◆ PARTS OF THE EXERCISE
1) Render the sentence "Your daughter is an adult, so she is free to date who she chooses." from the dating advice into Spanish.
2) Pull out the section of the dating advice from "The advice I" up to and including "problem at all.", copying it word for word.

◆ EXTRACT PROVIDED
::::

The advice I have is to be open minded about it. Your daughter is an adult, so she is free to date who she chooses. If this guy makes her happy, then that is what should matter most to you, right? I am a man that is close to your daughter's age (I am 36) and I have dated women as much as 12 years younger than myself. Age gaps may seem like an issue to outsiders, but to the couple actually in the relationship it may not be a problem at all.

Something that might help put you at east a bit is that strictly talking about the percentages, it is not likely that your daughter and this man will have a lasting relationship. Your daughter is just going through a divorce, so she is getting back into dating. This could be a rebound relationship for her, then. Alternately, perhaps it is because he is so different from her ex, that is what is attracting her to him. In time she may grow to realize that he isn't what she needs, though. Or perhaps things won't work out for him and he will end it. Just because she is dating him doesn't mean they will be together for very long.

::::

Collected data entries
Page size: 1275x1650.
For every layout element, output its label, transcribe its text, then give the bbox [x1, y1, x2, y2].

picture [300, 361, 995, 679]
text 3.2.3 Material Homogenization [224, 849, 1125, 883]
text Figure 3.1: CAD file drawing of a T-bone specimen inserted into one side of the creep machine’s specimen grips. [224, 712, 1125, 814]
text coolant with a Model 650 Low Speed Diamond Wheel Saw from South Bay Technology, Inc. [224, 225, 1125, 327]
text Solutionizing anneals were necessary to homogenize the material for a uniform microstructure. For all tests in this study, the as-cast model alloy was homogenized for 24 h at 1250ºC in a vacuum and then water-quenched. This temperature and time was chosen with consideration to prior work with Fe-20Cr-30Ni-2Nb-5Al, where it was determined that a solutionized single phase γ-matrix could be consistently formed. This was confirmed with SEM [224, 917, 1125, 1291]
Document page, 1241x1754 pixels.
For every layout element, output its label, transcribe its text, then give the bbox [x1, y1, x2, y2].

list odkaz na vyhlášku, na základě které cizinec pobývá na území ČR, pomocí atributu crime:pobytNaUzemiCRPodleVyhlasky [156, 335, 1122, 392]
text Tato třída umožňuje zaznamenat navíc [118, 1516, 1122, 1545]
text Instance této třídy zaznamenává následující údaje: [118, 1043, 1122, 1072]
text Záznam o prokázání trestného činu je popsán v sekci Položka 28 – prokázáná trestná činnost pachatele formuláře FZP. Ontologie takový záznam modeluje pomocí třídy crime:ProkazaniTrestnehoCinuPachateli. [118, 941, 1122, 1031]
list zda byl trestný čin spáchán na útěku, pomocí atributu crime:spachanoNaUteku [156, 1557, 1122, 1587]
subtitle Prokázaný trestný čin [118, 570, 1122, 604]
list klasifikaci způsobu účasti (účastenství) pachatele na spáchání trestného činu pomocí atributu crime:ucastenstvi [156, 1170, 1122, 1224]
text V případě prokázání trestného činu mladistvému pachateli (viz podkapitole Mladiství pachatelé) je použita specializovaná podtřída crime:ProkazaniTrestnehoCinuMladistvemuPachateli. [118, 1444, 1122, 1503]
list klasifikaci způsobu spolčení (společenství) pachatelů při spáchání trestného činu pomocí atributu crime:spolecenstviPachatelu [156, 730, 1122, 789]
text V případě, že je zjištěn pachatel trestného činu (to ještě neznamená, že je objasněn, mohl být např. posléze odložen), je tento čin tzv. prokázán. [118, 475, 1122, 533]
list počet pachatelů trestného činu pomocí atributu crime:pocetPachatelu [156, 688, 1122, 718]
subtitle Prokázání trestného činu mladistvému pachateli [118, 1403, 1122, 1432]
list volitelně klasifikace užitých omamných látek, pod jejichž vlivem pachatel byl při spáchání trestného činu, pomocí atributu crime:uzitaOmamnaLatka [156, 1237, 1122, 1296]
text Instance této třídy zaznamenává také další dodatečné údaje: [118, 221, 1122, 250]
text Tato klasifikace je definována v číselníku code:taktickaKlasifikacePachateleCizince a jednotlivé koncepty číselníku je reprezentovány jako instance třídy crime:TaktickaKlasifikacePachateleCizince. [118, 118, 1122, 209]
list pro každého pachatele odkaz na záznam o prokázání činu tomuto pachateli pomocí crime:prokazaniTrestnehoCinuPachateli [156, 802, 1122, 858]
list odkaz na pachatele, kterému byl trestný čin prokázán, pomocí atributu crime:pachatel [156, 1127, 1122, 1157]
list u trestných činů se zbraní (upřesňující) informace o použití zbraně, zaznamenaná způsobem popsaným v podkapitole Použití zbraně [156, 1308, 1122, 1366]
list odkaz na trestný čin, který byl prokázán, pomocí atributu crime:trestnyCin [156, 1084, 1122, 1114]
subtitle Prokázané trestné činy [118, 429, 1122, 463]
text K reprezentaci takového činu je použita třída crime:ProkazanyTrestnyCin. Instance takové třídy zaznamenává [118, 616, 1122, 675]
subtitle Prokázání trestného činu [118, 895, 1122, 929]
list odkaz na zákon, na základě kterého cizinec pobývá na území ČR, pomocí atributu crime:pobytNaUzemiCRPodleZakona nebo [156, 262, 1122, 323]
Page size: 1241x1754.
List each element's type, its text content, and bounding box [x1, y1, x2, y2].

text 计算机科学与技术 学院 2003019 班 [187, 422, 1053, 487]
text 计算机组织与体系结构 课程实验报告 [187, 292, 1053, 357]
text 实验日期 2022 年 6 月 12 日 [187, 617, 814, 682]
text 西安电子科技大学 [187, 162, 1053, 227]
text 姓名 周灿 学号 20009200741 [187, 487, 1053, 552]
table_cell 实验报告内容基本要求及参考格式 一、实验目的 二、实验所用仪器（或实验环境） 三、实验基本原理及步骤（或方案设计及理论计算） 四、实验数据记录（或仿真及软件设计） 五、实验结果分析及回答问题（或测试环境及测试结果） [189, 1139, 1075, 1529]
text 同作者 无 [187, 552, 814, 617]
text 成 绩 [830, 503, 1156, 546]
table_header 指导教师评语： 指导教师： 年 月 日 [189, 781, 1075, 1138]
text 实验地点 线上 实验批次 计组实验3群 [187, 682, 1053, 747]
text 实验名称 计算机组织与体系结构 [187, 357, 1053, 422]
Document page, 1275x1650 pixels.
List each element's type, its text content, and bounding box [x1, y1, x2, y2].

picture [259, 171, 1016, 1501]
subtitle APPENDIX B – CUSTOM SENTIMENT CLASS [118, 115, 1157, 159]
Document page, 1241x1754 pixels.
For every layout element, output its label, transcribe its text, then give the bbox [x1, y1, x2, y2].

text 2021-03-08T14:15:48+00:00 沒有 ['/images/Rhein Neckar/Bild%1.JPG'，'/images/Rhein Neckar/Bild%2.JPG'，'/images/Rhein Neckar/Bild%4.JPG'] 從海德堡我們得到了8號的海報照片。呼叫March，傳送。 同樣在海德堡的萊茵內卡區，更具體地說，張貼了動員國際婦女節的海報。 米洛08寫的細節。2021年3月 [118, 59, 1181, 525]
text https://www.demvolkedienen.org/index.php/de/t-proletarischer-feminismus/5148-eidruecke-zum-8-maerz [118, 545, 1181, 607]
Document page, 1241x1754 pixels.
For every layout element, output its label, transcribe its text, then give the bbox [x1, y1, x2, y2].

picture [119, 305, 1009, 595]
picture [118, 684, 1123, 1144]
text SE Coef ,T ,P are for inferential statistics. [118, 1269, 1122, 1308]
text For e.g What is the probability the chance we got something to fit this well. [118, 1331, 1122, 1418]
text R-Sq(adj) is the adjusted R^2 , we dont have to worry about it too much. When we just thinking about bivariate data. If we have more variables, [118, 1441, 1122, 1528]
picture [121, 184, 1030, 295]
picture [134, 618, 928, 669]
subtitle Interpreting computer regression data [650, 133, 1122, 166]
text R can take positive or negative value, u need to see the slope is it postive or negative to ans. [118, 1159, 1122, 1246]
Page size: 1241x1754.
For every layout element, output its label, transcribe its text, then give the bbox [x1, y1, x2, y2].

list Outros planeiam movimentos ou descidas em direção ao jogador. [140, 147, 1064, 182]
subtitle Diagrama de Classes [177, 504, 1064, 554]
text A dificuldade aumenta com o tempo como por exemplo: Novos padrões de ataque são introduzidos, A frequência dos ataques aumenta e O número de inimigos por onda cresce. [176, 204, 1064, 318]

::::

◆ THE RESPONSES
1) Su hija es adulta, así que es libre de salir con quien ella elija.

2)
The advice I have is to be open minded about it. Your daughter is an adult, so she is free to date who she chooses. If this guy makes her happy, then that is what should matter most to you, right? I am a man that is close to your daughter's age (I am 36) and I have dated women as much as 12 years younger than myself. Age gaps may seem like an issue to outsiders, but to the couple actually in the relationship it may not be a problem at all.